或许是出于这个原因,在众议院议长南希·佩洛西宣布正式启动弹劾调查后,美国股市第二天出现上涨。专业投资者的选择是更关注于中美贸易紧张局势可能得到化解以及能够为美国农民提供帮助的美日贸易协议。股市和弹劾总统的历史就是这样。除非政治行为触及其底线,否则投资者就会视而不见。

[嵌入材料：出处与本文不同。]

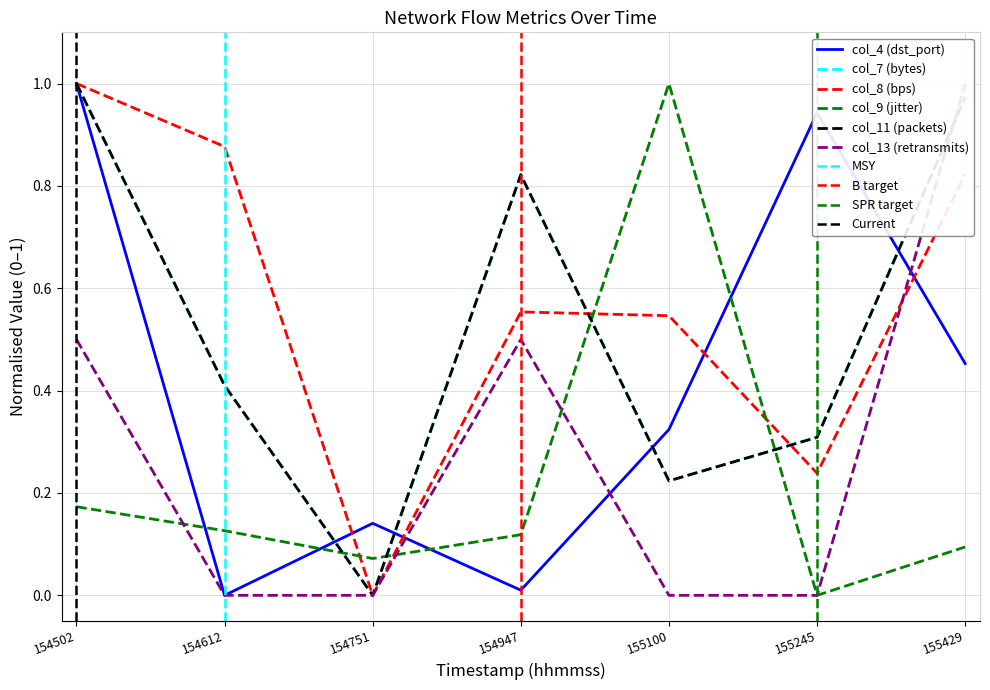

What is the average value of the col_11 (packets) series?

0.5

虽然美国国会此前的三次弹劾调查均未能把现任总统赶下台,但在这一点上也许需要特别说明一下——理查德·尼克松在几乎肯定将被弹劾前辞了职,并被民主党领导的国会逐出了白宫,当时他的支持率已经跌破30%,共和党也已经放弃为他进行辩护。由于安德鲁·约翰逊被弹劾的时间比道琼斯工业指数几乎早了30年,我们将只关注现代的两位可比较人物,也就是理查德·尼克松和比尔·克林顿。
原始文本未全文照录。